**REQUIREMENT:** Return each line in the records below that contains the word "label". Case counts.
[MATERIAL PROVIDED Boundary: Start]
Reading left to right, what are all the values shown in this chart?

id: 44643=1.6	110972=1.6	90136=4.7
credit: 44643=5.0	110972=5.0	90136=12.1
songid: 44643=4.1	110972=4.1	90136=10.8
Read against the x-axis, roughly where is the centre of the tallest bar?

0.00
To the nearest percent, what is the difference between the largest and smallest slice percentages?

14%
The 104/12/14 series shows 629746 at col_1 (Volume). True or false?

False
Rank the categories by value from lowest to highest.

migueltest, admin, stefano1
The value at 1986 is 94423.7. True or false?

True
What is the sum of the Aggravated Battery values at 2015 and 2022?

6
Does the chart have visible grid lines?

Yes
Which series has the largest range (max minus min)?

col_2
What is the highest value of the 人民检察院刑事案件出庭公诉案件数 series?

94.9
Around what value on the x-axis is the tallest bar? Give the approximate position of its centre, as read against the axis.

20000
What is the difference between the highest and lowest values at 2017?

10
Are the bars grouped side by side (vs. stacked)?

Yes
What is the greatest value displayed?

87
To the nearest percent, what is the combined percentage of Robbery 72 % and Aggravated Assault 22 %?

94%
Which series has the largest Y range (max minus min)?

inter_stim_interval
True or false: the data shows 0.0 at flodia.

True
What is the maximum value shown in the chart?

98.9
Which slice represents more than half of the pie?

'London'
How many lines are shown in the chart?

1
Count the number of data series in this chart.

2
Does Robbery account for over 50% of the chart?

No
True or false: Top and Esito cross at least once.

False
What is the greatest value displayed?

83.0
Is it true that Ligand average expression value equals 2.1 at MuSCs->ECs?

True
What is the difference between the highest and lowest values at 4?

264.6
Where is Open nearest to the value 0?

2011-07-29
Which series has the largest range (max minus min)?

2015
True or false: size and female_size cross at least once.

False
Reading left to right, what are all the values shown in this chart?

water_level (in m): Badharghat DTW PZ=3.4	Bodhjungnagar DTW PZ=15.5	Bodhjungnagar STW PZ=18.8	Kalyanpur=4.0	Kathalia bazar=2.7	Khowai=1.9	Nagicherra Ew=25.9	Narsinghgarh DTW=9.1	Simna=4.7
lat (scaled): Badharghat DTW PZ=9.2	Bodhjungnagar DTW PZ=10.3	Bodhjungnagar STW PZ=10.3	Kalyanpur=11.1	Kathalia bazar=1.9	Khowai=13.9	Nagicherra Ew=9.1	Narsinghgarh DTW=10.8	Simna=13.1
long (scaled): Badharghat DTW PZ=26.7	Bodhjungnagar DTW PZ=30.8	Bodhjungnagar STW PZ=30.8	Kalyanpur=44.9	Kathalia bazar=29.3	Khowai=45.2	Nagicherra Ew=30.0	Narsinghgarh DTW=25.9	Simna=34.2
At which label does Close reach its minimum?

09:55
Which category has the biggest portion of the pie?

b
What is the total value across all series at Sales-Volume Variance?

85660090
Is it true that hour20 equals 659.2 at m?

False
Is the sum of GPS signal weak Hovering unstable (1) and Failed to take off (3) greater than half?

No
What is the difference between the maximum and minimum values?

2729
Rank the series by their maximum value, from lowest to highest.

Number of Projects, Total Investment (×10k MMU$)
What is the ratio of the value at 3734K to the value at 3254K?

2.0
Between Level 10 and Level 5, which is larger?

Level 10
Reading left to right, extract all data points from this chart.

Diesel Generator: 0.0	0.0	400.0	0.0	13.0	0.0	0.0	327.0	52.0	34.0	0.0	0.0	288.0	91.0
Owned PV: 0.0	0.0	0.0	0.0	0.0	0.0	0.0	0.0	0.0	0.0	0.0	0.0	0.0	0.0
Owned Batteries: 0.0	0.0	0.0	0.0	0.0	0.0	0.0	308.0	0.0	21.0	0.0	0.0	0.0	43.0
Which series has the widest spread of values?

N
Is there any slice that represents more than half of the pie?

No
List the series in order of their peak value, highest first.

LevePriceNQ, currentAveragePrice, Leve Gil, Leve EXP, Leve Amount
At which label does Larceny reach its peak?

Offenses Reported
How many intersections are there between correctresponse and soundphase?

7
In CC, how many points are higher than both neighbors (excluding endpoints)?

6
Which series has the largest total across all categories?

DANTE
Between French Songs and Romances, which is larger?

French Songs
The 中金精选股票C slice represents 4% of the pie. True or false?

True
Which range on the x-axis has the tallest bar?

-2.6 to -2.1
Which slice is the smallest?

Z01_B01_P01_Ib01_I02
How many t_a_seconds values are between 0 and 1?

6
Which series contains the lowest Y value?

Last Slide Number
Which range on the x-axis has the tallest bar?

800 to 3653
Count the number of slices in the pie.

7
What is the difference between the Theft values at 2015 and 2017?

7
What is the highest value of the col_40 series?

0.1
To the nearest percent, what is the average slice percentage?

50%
[MATERIAL PROVIDED Boundary: End]
**SOLUTION TO THIS EXERCISE:**
At which label does Close reach its minimum?
At which label does Larceny reach its peak?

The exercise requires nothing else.